AIM OF THE EXERCISE: Count the lines in the records below that contain the string "энергии", matching case exactly, and give only that number.

Stored data entries:
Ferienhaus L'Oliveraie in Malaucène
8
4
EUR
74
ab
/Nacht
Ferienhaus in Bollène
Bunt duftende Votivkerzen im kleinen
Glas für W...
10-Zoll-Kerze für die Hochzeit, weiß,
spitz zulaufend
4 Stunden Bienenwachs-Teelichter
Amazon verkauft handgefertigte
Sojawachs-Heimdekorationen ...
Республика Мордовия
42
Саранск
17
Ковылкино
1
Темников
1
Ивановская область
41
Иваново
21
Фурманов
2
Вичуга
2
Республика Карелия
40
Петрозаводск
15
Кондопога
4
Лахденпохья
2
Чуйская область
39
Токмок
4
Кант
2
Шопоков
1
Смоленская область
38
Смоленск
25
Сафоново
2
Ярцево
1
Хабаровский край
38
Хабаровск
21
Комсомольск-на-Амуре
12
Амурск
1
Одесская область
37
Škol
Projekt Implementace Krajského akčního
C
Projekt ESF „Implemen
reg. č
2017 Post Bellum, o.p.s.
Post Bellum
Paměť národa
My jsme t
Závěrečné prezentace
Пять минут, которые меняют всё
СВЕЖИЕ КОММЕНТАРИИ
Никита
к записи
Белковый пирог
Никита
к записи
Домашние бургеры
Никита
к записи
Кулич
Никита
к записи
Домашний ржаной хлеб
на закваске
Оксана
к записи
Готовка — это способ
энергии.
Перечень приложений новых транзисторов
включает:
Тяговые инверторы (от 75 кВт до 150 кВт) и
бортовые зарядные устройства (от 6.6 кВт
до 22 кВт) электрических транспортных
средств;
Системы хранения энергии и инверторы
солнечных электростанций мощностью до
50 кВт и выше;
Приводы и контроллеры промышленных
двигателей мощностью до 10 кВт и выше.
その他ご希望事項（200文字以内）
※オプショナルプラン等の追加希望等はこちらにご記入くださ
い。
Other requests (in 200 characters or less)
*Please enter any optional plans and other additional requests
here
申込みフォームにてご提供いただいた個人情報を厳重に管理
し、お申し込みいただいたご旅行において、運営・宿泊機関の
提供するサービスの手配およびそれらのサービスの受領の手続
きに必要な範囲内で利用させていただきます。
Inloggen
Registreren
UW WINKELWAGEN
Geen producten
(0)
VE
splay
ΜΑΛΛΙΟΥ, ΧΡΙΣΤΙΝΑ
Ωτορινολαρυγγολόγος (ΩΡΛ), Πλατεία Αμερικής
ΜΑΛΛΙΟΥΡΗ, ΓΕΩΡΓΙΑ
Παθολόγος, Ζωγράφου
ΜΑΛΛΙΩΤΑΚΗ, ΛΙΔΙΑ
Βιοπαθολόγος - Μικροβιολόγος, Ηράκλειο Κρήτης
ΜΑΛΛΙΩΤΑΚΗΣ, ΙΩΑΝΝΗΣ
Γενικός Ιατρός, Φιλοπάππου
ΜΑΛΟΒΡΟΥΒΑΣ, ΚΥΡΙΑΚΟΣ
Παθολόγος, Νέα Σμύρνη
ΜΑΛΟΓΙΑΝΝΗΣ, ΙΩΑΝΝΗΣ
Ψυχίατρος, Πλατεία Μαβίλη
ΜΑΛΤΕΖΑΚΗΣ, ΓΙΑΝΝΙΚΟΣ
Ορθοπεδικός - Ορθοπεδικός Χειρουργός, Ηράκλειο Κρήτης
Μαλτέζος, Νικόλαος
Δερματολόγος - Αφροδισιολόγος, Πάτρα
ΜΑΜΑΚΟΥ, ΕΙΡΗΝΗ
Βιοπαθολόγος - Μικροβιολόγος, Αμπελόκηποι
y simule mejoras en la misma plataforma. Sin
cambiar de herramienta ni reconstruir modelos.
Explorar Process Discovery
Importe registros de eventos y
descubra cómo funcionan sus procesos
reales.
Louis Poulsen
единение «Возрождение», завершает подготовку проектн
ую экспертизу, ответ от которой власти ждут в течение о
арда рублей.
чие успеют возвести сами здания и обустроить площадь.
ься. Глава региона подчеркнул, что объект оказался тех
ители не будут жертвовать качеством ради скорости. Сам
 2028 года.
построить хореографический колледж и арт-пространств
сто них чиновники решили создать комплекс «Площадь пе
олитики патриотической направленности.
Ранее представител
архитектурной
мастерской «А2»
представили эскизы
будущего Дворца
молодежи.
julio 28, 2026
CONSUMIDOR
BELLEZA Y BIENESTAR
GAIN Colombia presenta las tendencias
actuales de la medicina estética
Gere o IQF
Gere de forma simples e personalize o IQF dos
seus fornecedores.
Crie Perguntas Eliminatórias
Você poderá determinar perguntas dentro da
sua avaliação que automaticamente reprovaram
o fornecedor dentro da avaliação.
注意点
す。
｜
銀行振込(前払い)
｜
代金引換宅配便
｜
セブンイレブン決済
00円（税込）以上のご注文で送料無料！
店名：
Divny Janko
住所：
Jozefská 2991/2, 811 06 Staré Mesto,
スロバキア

TASK SOLUTION: 2